EXTRACT TO READ =
★ ★ ★ ★ ★
How we helped StreamLabs create a go-to-market strategy for an innovative new IoT product.
StreamLabs came to Three Five Two with a hypothesis of what their best customer groups and commercial opportunities might be. We partnered with them to help them find product-market-fit and create a go-to-market strategy to scale sales with their best customer.
StreamLabs created a line of IoT-enabled water monitoring devices that could measure water flow in plumbing, share data and alerts in an app, and control the water supply remotely. This innovative technology creates a variety of opportunities to rethink water usage patterns and the implications of a change in those patterns for residential and commercial uses.
Customer interviews provided valuable insights that helped eliminate strategies that would have failed in-market.
To help Streamlabs understand their best opportunities for commercialization, we facilitated a strategic workshop with company stakeholders to align on an approach. Then we launched a phase of generative research and conducted 15 interviews with potential and existing customers to better understand their pains, gains, and jobs to be done.
★ ★ ★ ★ ★
EXERCISE =
Continue the StreamLabs case study past its final sentence.

DATA FOR ANALYSIS =
★ ★ ★ ★ ★
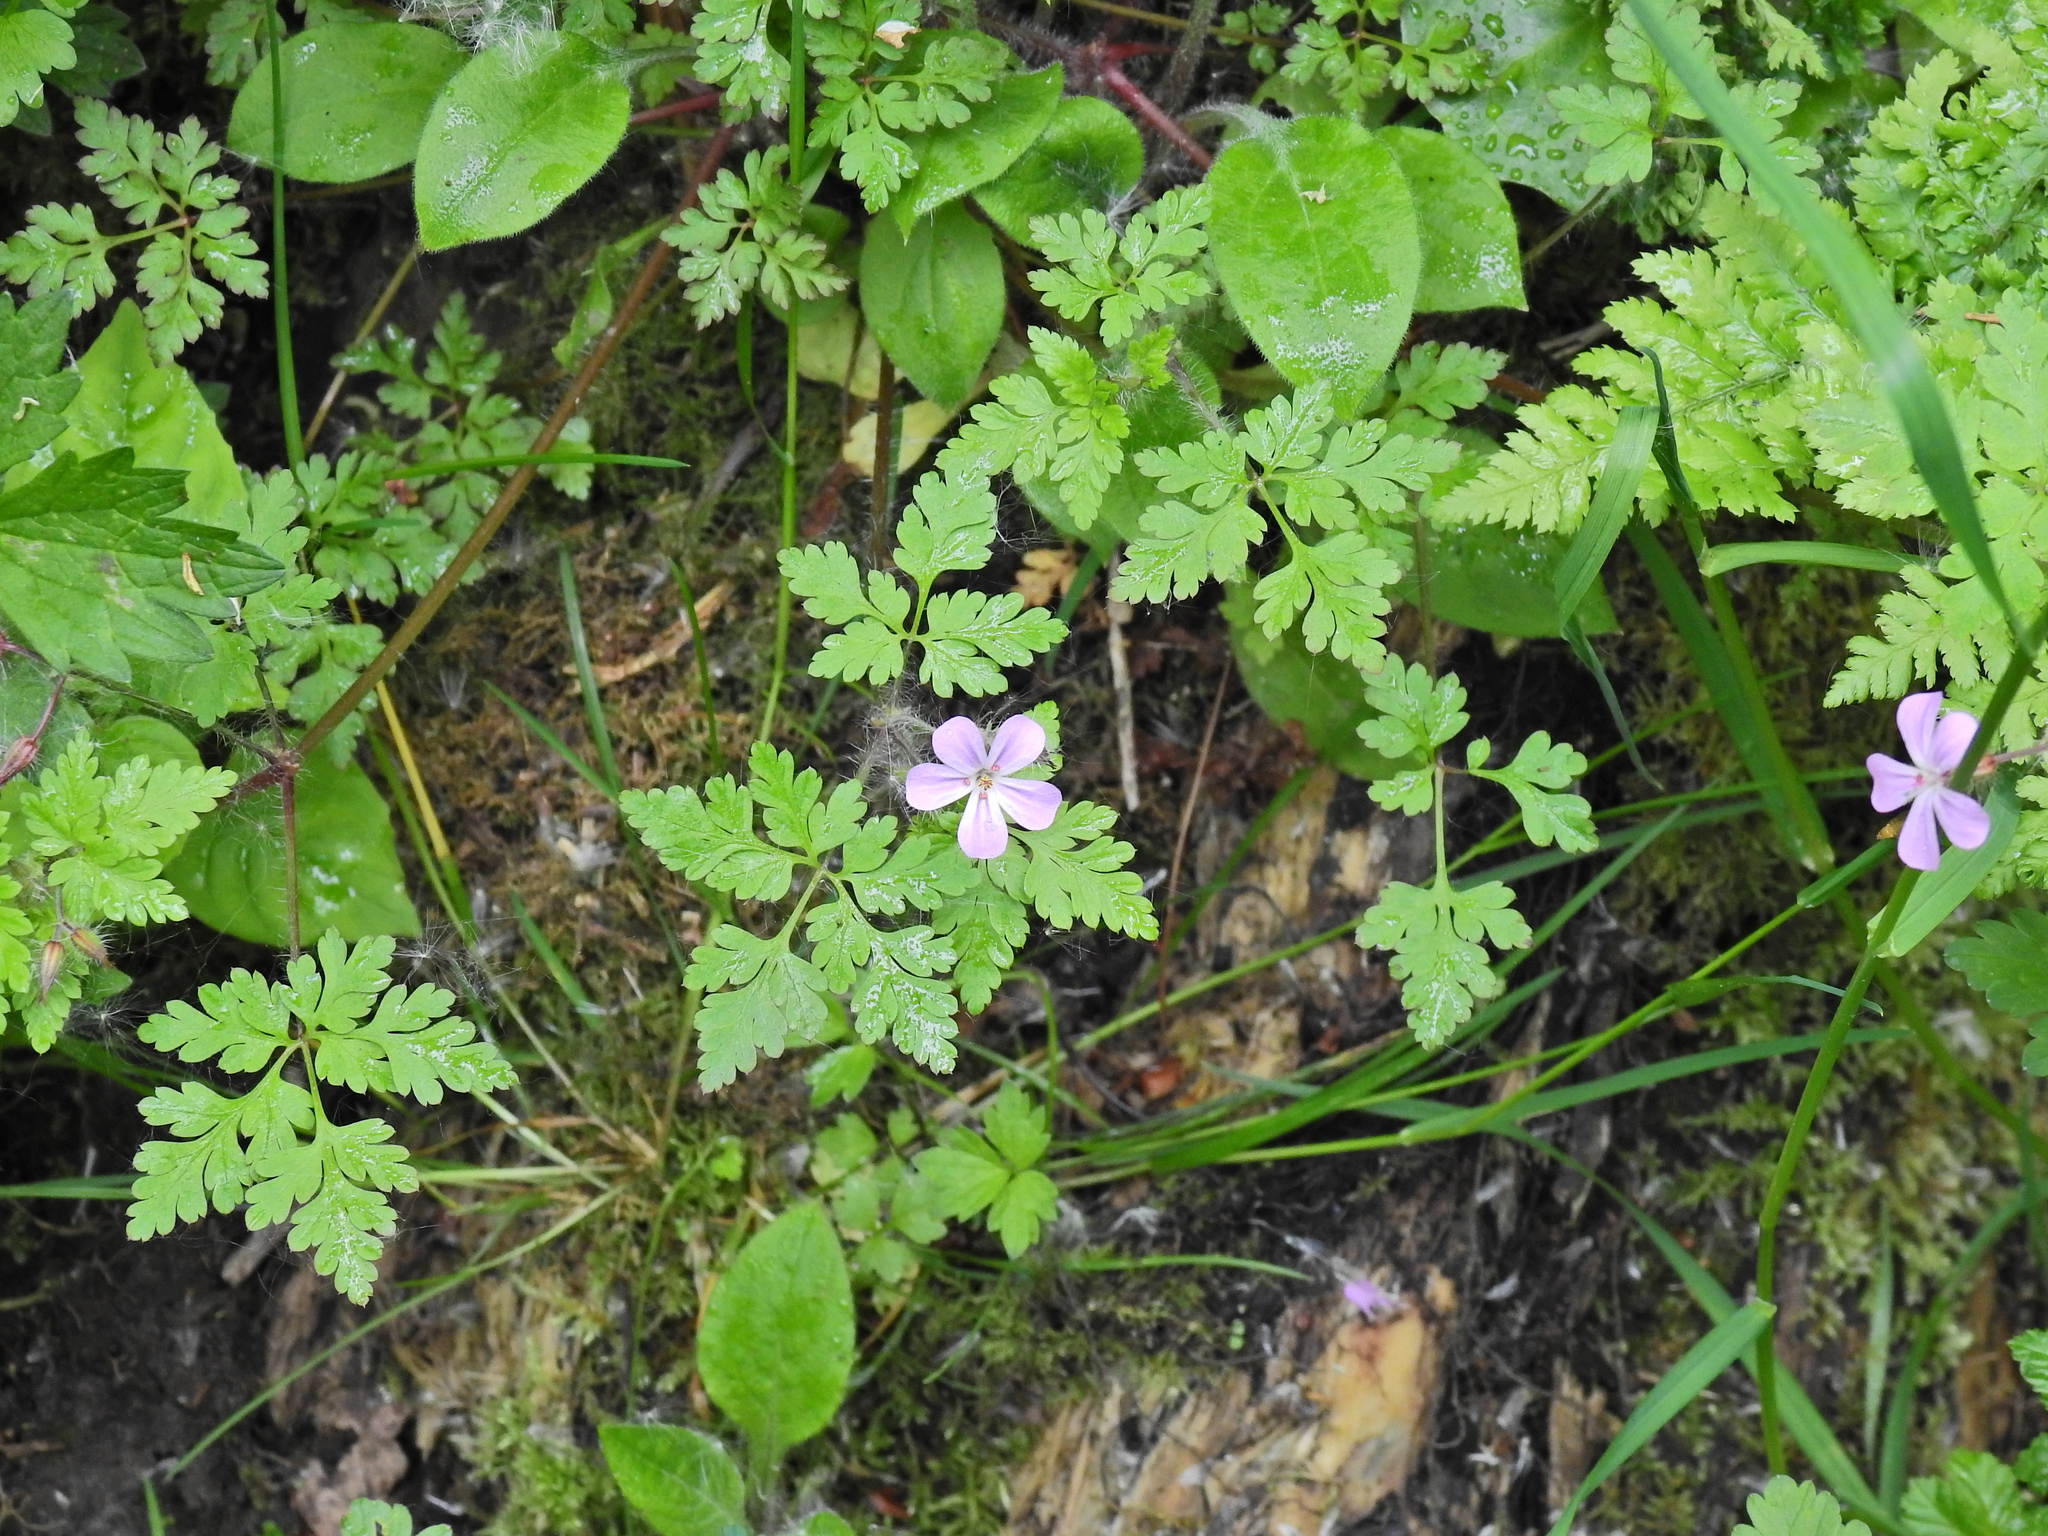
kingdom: Plantae
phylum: Tracheophyta
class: Magnoliopsida
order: Geraniales
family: Geraniaceae
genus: Geranium
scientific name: Geranium robertianum
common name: Herb-robert
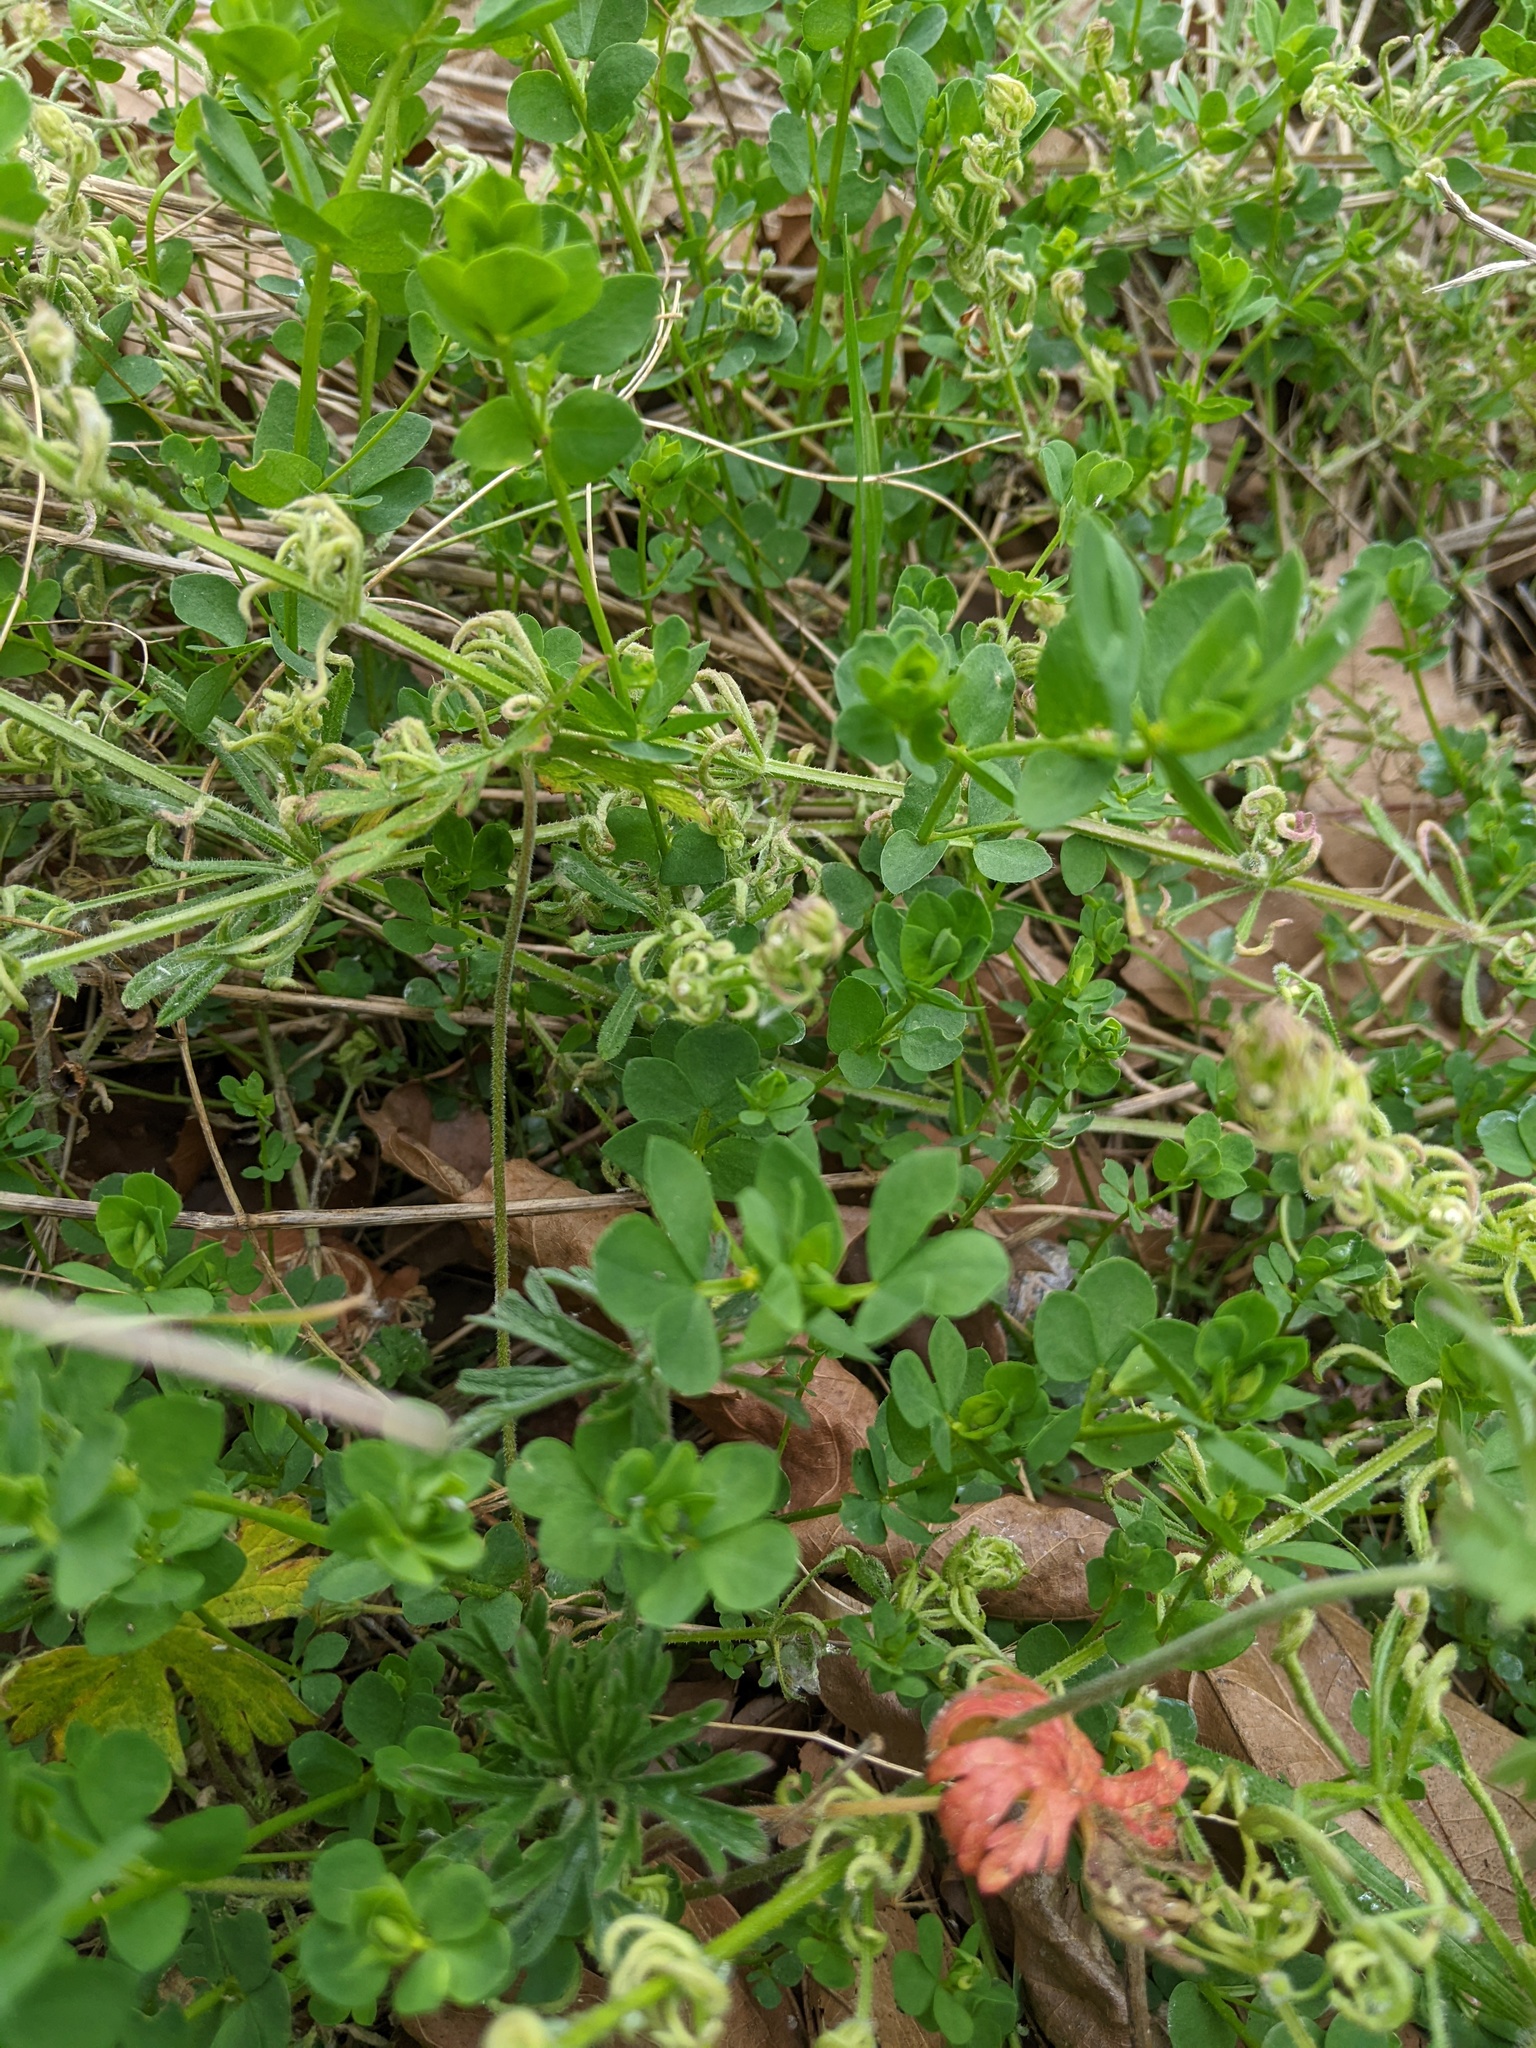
★ ★ ★ ★ ★
ANSWER SECTION =
After our research phase, we executed digital marketing campaigns to validate value propositions in-market. This work included designing prototype microsites and low-fidelity Facebook ad campaigns that tested multiple value propositions with different personas. By staging our work in this order, we were able to gain clarity of the opportunity and where to invest resources before scaling product and marketing investments.
The process included first aligning stakeholders around the problems we needed to address and the questions we needed to get answers to. Customer interviews provided valuable insights that helped eliminate strategies that would have failed in-market and validated the market data needed to guide a stronger product and go-to-market strategy sooner.
Our work helped StreamLabs align its leadership team and company around a go-to-market strategy that reduced the risk of going after the wrong customer with the wrong value proposition.
Our learnings from research and in-market testing validated that a B2C audience requires additional education before they’d be ready to purchase a water monitoring device, and established a b2b2c approach as a more variable commercialization strategy for the product.